# TASK DESCRIPTION
Lines that include "Russisches" make up the answer; copy all of them from the data below.

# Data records
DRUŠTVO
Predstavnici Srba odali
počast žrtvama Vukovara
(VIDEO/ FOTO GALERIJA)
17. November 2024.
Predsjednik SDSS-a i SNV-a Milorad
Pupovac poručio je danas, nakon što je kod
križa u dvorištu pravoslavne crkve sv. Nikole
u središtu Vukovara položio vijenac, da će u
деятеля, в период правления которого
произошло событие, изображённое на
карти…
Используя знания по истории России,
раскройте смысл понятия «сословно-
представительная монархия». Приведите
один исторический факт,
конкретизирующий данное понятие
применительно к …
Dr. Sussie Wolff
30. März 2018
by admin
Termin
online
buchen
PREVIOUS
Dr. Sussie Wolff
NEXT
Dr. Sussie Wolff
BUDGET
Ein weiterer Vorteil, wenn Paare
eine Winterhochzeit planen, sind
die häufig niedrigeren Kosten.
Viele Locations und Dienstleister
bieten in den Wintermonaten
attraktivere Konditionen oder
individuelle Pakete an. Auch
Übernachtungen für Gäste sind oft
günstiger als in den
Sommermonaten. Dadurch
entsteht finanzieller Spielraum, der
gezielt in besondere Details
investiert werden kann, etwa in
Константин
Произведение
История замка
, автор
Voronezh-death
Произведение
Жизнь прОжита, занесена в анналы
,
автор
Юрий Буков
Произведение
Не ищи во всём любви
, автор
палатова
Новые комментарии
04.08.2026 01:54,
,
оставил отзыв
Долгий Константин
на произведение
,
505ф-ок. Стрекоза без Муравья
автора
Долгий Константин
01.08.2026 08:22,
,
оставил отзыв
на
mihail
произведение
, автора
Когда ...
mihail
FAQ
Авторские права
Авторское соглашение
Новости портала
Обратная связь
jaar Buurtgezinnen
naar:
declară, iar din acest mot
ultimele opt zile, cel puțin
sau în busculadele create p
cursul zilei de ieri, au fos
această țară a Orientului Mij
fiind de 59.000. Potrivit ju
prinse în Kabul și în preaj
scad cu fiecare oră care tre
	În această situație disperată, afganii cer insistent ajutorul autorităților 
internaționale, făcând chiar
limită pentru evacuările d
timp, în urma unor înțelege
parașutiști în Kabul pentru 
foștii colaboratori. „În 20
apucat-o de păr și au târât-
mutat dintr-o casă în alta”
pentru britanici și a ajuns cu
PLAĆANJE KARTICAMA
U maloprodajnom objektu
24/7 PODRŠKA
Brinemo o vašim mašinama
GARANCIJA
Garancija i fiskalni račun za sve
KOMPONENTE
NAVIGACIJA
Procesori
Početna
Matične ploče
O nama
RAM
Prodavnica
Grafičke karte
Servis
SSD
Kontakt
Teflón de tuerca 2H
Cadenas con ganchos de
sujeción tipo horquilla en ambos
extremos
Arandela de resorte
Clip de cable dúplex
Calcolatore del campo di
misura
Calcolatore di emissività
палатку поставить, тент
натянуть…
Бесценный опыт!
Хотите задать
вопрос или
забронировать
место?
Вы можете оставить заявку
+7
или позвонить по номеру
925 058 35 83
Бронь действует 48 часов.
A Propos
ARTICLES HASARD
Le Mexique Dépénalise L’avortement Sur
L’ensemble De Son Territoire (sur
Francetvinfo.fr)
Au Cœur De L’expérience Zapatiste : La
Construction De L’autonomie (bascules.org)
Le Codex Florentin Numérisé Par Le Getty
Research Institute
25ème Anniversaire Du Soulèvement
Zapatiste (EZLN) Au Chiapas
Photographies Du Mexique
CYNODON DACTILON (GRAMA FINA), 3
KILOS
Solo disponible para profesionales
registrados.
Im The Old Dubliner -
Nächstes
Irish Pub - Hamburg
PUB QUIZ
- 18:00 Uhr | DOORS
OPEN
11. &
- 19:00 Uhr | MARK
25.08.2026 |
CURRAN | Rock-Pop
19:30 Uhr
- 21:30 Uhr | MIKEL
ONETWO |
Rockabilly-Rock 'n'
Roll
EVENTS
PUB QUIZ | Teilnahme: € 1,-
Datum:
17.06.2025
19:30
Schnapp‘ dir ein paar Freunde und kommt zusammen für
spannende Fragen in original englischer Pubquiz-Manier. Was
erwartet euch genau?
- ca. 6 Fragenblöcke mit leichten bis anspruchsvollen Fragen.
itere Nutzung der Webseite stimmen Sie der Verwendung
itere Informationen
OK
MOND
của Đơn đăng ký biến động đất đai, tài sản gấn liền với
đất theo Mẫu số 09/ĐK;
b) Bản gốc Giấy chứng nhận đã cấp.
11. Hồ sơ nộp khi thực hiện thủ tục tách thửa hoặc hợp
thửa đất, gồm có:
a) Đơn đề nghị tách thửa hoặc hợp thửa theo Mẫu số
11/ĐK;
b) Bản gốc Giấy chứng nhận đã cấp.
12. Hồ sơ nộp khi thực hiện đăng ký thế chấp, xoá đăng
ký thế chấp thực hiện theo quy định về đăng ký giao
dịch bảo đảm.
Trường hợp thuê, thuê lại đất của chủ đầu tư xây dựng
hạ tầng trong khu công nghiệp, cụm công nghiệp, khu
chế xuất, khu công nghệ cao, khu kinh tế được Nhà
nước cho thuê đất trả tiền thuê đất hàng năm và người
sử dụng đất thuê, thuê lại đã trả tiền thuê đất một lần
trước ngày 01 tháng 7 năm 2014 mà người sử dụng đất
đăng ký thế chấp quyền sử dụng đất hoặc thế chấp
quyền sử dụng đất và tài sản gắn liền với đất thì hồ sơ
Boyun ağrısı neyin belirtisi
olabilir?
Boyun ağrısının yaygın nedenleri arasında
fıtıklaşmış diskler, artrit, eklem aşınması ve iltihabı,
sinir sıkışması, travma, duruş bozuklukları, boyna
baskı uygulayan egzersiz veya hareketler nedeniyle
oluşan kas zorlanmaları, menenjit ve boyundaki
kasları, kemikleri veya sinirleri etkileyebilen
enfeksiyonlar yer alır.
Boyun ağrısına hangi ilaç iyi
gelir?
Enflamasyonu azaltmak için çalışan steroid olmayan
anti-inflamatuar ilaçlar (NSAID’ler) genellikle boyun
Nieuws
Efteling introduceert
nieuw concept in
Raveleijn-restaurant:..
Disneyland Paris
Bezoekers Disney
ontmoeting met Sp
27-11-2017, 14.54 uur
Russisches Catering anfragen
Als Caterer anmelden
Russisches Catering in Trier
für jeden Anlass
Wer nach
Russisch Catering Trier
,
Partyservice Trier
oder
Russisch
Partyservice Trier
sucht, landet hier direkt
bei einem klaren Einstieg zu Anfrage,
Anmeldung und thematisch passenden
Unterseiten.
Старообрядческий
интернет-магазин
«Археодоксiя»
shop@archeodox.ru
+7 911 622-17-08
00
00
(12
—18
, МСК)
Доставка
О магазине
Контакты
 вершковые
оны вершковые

# YOUR SOLUTION
Russisches Catering anfragen
Russisches Catering in Trier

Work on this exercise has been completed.